> **Your instructions**
Can you repeat the lines in the records below, starting with the line containing "み方を紹介。家で楽しめるコンテンツも続々！" and ending with the line containing "2026年5月10日 17:35 更新", with both of those lines included?

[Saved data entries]
※ ※ ※

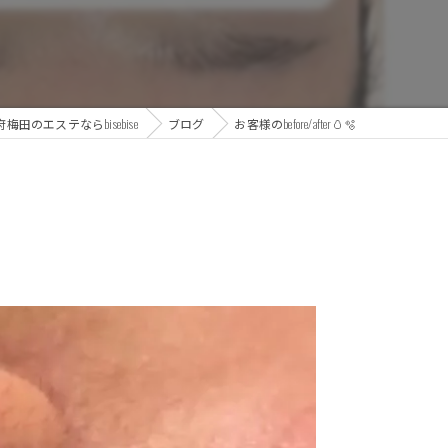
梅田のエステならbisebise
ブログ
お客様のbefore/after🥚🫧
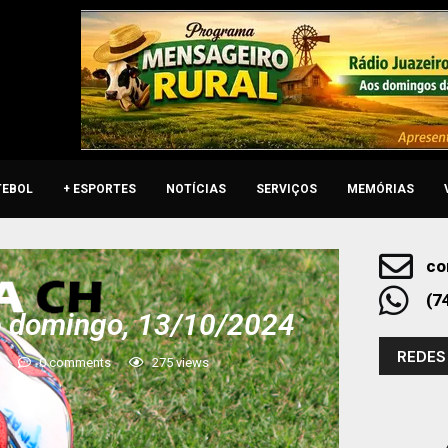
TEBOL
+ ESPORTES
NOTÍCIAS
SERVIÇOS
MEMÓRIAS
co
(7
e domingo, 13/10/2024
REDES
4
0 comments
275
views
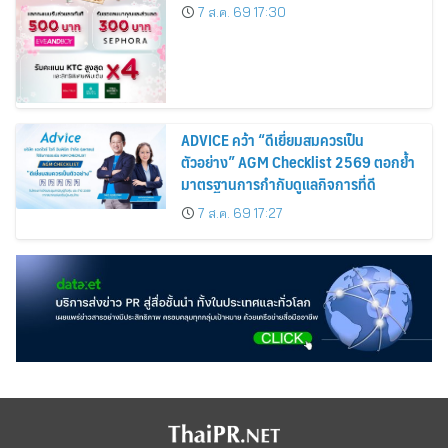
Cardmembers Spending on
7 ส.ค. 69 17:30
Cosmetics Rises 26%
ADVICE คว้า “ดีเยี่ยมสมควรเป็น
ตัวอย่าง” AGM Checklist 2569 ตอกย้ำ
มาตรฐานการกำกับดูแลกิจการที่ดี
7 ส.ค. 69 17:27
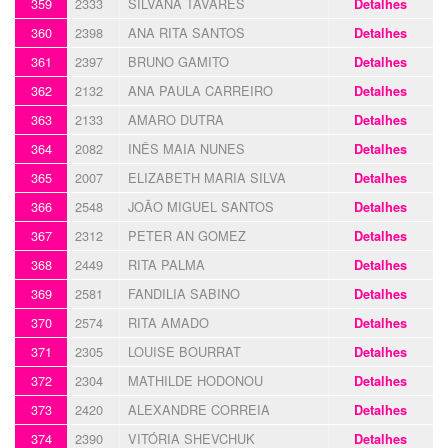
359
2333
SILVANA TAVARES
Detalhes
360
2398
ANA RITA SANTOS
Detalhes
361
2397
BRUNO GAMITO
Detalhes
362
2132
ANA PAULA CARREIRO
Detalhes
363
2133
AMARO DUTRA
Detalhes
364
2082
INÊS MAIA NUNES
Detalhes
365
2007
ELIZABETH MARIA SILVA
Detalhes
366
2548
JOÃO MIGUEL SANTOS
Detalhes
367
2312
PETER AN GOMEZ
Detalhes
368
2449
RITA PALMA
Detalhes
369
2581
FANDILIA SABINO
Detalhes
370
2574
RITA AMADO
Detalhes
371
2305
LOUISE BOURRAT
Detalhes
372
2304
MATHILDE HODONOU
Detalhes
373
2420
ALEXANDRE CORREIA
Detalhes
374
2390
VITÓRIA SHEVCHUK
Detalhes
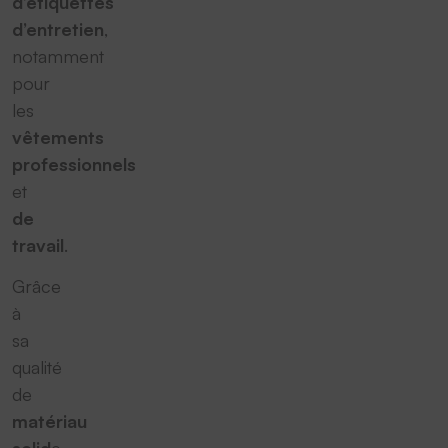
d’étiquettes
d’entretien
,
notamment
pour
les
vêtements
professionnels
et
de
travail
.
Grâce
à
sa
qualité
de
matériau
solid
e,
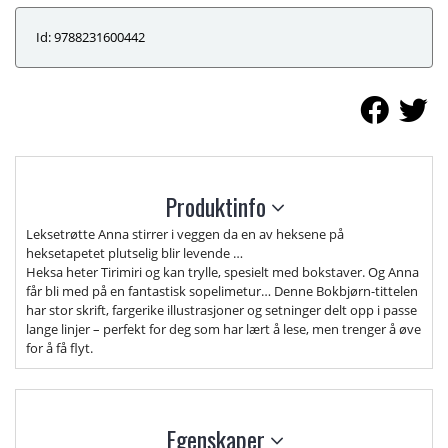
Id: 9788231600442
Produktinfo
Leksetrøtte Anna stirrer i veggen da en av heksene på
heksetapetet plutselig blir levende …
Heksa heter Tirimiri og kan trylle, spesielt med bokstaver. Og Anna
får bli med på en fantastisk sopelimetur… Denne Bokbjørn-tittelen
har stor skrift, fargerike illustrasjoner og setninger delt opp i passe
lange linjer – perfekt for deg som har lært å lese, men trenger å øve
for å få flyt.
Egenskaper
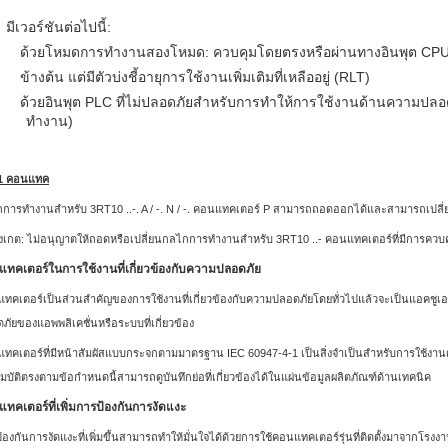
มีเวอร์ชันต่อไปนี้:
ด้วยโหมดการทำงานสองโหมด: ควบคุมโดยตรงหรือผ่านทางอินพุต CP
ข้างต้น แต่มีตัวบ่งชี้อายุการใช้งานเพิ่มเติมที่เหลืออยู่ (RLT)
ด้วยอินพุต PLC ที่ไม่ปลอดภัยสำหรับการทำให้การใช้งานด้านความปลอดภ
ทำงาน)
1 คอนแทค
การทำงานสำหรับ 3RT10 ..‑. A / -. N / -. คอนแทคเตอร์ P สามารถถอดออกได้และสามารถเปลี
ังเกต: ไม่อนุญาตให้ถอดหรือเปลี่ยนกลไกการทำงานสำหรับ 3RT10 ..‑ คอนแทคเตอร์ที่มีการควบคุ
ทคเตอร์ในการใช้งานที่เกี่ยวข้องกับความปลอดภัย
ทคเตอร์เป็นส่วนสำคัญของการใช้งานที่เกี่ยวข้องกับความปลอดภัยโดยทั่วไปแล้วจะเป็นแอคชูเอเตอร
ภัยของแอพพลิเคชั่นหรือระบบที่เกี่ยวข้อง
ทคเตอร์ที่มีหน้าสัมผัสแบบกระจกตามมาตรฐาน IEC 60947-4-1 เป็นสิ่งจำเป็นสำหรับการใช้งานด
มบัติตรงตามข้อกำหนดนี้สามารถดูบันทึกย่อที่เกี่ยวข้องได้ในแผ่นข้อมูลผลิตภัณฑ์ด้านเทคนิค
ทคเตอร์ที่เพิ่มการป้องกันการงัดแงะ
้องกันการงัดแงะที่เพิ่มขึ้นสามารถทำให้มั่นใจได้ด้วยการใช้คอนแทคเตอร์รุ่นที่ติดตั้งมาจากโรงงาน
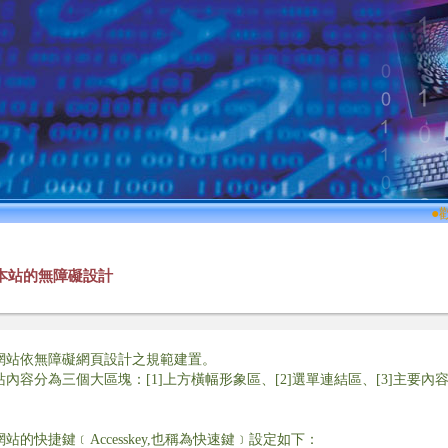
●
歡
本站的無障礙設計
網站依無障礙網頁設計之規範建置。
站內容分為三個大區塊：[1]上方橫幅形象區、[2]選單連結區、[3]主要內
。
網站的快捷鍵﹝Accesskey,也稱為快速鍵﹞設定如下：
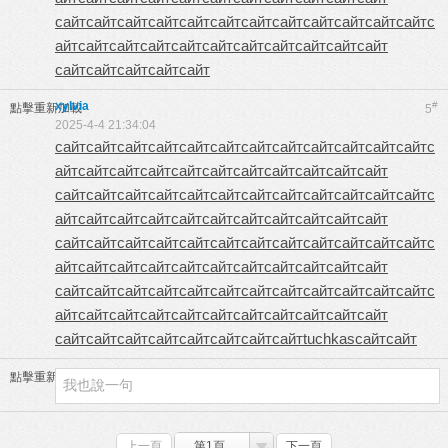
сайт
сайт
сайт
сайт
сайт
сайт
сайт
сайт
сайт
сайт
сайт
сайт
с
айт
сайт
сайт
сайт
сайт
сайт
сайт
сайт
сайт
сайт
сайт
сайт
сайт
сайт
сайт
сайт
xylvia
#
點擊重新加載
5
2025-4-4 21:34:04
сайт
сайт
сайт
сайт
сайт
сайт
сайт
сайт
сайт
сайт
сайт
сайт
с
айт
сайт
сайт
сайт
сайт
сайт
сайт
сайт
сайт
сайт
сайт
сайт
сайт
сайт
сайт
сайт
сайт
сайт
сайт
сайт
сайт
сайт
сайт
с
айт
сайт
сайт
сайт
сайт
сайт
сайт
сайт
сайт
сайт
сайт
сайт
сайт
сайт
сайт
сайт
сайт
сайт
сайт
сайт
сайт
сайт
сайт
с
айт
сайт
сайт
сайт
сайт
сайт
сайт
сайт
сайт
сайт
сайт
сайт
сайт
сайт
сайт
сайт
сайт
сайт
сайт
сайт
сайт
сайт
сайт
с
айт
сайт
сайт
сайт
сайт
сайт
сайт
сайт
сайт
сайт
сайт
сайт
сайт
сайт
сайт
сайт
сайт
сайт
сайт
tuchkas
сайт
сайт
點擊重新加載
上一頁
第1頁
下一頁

※ ※ ※

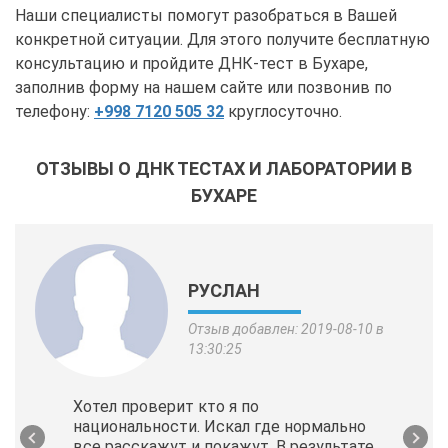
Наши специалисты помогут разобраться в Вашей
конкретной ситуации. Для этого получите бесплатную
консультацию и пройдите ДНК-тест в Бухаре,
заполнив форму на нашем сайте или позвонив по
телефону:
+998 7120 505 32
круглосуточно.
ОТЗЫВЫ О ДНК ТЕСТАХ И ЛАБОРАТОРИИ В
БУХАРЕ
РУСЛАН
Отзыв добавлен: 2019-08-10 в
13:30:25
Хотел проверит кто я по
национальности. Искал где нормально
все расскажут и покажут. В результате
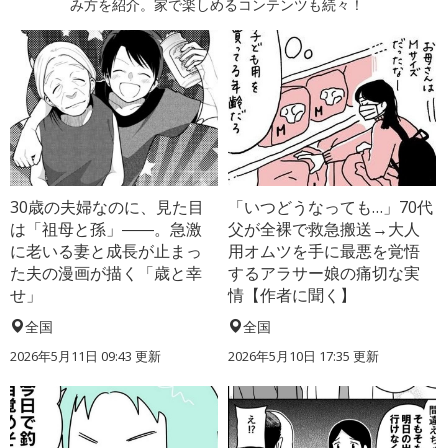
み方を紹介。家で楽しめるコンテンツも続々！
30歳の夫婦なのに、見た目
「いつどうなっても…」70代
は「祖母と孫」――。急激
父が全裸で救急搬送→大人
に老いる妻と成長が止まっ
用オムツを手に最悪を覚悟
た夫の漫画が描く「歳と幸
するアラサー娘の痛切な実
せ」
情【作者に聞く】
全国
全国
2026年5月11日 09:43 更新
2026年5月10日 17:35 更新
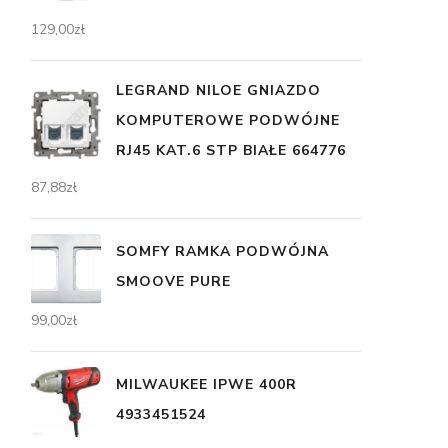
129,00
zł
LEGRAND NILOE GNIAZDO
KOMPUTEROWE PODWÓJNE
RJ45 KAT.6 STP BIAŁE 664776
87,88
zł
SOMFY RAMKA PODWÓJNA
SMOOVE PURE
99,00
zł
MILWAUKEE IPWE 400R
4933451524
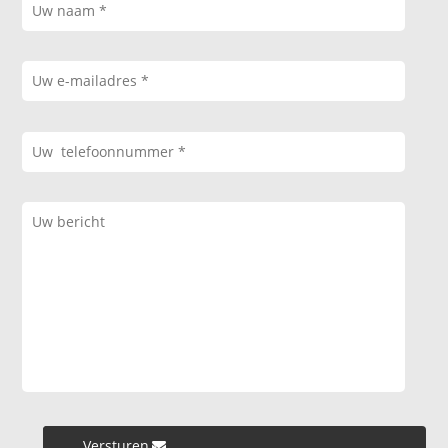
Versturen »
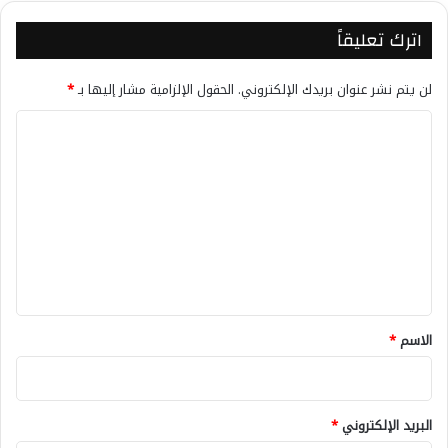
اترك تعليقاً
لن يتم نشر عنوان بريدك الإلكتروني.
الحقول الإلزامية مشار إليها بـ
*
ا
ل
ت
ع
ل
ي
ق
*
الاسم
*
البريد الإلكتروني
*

※ ※ ※

> **Task output**
み方を紹介。家で楽しめるコンテンツも続々！
30歳の夫婦なのに、見た目
「いつどうなっても…」70代
は「祖母と孫」――。急激
父が全裸で救急搬送→大人
に老いる妻と成長が止まっ
用オムツを手に最悪を覚悟
た夫の漫画が描く「歳と幸
するアラサー娘の痛切な実
せ」
情【作者に聞く】
全国
全国
2026年5月11日 09:43 更新
2026年5月10日 17:35 更新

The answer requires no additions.